The Cellphone Log
The Cellphone Log

The Cellphone Log

Barol Lodge, AHK Ranch, showing the “cellphone log”

By Phil Roberts

It is almost unnoticeable in this photo of Barol Lodge at the AMK ranch (inside the borders of Grand Teton National Park), but one of the humble logs, next to the car, had great significance early in this century. I had the opportunity of being the sole occupant of the lodge for a couple of weeks one summer many years ago, a place where I was able to get away from the distractions of academe and finish my book manuscript. There were dozens of students staying in other units of the ranch—from UW and several other universities, mostly doing research on wildlife, the local flora or geology of the Tetons.

Early on, the acting summer managers of the ranch, my friends Bill and Ann Gribb, let me in on a little secret. It was early in the “telecommunications revolution” and cellphones like mine were still scarce. Remote places like the AMK were mostly inaccessible to distant cell towers. But someone had discovered that reception was possible from one place on the ranch—a short stretch of the log in front of the lodge, but only during certain hours of early evenings. Initially, it had been easy to keep the secret because cellphones were so rare. Nonetheless, I promised Bill and Ann that I would keep the nugget of information confidential.

I called home one night, standing on the log, to learn that Laramie had been struck by a huge hailstorm, making confetti of the tomatoes and corn in our garden and damaging many roofs in a broad swath across town. A few days passed and I was making good progress on my manuscript.

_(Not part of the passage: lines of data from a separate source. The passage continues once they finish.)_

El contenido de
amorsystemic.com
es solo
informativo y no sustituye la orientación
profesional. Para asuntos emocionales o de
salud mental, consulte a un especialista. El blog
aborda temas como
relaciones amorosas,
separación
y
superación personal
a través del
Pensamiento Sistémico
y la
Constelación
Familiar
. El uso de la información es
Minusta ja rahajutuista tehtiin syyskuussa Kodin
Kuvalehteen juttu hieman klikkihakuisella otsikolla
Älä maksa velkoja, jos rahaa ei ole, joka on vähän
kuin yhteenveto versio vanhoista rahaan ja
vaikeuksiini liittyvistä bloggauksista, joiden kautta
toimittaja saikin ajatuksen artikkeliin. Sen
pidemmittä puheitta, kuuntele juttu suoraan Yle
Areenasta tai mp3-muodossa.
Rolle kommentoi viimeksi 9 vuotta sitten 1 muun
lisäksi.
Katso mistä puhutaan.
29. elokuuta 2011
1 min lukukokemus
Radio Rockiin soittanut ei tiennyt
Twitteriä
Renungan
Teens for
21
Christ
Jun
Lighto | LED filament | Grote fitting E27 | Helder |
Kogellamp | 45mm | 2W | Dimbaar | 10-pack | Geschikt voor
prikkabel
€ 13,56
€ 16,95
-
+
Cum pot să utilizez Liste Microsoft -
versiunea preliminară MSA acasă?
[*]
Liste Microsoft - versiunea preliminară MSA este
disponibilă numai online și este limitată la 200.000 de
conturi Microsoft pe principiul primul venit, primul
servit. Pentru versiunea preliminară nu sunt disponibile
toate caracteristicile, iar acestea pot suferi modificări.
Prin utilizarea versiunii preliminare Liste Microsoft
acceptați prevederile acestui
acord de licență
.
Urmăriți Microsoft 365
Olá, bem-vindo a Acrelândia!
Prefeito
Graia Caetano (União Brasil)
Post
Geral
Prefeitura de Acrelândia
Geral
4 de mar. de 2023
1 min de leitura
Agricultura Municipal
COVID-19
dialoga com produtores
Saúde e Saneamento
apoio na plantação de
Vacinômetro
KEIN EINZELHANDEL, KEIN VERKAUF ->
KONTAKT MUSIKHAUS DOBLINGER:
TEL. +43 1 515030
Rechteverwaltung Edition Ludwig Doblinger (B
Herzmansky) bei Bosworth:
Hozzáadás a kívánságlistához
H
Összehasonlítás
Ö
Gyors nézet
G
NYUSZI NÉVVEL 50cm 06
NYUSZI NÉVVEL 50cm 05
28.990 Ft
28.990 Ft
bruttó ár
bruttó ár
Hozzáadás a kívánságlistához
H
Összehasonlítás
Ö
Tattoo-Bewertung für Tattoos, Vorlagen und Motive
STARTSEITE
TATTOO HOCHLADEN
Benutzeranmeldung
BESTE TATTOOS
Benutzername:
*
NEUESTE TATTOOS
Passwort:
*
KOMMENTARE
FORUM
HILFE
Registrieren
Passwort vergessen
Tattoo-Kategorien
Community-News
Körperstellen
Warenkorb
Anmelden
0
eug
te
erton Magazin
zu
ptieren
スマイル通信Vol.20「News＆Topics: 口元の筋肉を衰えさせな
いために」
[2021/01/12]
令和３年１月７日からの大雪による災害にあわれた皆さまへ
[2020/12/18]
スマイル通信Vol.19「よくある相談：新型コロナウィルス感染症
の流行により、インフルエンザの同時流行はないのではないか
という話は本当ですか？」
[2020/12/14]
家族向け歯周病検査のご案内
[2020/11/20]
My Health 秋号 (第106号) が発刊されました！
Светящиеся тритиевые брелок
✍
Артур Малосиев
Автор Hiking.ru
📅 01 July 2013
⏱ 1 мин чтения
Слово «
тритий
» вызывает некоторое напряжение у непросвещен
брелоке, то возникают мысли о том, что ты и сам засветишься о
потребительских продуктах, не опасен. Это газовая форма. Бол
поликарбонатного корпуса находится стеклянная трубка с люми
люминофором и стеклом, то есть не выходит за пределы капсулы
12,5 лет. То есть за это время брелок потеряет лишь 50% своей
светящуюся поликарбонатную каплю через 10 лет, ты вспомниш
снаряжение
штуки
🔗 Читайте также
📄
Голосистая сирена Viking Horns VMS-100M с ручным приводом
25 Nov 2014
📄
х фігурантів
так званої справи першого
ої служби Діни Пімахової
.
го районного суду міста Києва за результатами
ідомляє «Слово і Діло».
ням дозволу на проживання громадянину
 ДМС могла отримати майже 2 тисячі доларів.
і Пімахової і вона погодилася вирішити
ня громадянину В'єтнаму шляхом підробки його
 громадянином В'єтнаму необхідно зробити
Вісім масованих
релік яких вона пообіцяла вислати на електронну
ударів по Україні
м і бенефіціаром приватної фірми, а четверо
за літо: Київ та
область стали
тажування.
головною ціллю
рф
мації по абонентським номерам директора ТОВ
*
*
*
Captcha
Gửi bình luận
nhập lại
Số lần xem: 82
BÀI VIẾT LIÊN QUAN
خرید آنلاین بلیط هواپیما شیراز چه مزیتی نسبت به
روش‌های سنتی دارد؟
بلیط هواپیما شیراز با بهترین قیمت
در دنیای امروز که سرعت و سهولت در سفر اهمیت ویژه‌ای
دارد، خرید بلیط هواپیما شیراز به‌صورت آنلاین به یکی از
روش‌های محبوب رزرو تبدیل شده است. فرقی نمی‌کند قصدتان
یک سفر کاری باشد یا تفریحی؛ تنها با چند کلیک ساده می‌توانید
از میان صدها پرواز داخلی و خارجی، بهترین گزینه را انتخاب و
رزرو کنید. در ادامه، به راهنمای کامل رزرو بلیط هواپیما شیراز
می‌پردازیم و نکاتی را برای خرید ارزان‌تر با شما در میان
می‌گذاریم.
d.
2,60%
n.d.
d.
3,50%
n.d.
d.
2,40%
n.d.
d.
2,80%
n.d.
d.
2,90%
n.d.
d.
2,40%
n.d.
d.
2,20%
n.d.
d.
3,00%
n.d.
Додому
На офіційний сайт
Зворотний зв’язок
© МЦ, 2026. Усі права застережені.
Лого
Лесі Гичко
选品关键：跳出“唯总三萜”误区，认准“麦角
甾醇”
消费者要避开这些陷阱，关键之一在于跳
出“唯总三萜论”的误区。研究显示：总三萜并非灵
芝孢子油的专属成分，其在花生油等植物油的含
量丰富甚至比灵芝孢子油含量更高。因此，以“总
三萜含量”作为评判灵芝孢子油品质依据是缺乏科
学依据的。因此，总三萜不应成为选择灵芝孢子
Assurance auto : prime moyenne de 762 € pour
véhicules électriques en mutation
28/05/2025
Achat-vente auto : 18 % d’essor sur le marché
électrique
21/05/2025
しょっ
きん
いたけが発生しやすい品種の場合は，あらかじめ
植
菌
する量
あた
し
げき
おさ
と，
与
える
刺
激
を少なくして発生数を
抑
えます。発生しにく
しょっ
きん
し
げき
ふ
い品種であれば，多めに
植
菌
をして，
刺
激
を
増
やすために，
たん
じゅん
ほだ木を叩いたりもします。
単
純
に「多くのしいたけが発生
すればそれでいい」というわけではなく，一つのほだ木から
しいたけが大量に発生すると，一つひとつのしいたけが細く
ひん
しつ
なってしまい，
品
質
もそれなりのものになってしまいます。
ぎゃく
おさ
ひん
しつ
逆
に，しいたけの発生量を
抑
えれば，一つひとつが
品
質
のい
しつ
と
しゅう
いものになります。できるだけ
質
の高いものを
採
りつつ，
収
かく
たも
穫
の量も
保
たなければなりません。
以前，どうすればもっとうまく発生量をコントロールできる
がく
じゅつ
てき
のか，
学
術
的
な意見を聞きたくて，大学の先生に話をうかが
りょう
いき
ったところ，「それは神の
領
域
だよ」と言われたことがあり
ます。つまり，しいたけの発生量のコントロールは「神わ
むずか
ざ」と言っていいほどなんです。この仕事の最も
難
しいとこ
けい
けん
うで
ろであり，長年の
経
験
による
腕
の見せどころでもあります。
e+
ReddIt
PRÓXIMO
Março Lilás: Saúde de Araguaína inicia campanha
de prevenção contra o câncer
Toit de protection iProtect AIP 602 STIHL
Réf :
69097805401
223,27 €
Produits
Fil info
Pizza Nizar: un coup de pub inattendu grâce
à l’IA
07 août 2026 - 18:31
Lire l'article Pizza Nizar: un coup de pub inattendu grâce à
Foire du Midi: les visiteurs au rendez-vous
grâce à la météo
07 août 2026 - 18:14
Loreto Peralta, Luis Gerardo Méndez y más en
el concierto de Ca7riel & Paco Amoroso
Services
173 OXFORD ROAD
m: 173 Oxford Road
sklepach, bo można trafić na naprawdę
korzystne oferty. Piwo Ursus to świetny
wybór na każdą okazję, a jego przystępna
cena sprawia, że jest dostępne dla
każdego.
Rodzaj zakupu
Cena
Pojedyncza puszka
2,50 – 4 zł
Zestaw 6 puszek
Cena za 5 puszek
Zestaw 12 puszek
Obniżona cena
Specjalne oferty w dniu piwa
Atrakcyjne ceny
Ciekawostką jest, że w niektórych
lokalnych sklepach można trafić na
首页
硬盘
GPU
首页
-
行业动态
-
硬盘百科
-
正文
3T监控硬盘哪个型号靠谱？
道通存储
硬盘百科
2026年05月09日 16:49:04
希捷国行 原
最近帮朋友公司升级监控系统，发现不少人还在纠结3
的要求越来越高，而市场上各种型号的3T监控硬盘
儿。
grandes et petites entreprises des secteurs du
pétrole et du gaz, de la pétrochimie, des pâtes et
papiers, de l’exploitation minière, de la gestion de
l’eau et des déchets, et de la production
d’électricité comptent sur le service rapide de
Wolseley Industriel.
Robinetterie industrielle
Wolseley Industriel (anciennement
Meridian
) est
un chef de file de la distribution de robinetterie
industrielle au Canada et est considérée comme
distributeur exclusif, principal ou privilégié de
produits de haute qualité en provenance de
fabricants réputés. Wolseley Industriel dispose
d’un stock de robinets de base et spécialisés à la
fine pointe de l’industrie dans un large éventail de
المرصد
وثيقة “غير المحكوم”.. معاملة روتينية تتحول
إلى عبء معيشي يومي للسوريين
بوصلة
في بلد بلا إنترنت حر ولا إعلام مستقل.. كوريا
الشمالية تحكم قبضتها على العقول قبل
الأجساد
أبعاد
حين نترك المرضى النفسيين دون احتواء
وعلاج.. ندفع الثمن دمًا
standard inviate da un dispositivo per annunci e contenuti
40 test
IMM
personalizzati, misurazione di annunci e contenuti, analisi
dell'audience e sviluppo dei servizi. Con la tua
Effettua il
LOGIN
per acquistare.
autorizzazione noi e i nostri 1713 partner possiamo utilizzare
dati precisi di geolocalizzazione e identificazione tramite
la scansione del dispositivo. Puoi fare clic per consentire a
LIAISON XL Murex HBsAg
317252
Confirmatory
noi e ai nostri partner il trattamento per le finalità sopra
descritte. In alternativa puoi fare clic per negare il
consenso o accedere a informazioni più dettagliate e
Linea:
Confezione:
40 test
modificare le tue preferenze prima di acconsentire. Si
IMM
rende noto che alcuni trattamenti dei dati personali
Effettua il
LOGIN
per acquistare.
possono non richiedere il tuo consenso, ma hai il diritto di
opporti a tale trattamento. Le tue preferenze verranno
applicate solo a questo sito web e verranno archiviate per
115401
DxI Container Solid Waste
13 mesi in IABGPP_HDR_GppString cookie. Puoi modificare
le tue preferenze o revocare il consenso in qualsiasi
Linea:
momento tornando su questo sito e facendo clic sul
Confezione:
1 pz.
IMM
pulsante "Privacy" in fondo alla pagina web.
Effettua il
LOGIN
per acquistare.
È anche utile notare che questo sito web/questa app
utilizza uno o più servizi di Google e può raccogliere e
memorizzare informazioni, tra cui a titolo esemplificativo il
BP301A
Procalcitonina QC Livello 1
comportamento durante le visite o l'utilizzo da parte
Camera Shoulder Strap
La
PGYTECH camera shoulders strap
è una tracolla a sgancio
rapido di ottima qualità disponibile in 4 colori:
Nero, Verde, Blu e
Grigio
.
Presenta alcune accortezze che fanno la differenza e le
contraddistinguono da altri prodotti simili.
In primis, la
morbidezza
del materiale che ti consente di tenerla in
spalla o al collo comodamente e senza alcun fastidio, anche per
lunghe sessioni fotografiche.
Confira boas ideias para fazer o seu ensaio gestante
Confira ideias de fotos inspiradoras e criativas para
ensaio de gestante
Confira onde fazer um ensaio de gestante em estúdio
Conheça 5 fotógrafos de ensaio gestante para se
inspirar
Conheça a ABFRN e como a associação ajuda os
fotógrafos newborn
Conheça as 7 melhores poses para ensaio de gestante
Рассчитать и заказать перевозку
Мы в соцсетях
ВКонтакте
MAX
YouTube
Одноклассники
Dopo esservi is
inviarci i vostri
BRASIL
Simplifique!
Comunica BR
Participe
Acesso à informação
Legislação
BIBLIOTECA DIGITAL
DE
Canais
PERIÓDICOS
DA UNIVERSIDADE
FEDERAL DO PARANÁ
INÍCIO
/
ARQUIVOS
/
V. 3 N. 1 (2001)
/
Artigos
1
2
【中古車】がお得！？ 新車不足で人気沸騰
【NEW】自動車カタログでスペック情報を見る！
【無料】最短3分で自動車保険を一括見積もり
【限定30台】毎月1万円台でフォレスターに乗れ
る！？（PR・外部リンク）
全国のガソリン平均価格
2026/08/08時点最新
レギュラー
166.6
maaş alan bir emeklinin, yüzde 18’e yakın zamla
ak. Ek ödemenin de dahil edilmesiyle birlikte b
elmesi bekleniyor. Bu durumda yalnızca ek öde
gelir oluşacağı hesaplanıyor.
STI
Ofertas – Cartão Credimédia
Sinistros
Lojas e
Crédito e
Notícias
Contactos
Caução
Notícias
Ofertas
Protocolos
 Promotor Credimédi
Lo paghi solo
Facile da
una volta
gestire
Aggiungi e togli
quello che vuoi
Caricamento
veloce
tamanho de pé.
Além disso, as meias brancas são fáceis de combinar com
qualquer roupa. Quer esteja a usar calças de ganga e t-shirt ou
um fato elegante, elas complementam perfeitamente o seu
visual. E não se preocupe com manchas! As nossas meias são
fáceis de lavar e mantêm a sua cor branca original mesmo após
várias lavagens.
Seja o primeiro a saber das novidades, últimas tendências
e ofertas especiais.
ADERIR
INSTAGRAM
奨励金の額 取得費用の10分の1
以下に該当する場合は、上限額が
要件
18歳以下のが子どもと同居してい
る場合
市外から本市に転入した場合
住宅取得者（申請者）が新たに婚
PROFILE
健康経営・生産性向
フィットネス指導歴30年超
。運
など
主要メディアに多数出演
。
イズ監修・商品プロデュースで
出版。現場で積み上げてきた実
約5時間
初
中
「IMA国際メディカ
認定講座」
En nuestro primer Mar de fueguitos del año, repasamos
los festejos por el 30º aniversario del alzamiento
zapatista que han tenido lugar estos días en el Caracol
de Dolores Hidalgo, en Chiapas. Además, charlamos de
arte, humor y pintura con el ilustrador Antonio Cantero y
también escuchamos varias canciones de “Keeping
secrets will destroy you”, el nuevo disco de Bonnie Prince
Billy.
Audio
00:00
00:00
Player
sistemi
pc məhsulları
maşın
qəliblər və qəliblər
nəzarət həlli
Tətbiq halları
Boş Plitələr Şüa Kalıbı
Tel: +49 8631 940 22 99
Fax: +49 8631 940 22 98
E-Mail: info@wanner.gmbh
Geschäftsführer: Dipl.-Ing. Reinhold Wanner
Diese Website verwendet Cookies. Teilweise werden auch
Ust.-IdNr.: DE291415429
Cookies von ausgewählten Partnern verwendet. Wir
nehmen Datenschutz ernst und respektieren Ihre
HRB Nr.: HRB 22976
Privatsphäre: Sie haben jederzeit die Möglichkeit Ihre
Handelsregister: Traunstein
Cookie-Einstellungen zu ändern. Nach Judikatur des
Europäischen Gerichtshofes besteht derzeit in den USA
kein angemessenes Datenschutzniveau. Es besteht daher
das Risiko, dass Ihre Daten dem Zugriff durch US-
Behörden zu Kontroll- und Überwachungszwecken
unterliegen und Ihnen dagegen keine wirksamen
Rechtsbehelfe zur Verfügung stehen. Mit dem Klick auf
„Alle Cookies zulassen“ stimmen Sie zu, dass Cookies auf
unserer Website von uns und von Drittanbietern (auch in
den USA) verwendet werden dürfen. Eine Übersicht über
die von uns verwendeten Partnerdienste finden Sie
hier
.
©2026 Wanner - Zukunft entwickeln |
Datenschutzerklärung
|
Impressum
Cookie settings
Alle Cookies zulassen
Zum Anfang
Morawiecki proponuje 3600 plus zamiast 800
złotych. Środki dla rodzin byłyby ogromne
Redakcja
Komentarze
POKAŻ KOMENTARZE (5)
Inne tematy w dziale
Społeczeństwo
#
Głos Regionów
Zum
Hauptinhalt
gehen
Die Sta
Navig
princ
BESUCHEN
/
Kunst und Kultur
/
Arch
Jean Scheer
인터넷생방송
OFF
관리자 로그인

One day, I noticed that a whole new contingent of students arrived, replacing a group that had concluded its stay. I worked until suppertime in the lodge library on my manuscript. I looked at the clock. Maybe, I ought to call home. Once I located my cellphone (nobody carried one around with them in those days), I went out to the “cellphone log.” I was shocked to see three people talking on their cellphones while bunched close together standing and balancing on the log. But even more surprising, there were a couple of dozen students waiting in line to get their chance to make a call and “talk from the cellphone log”!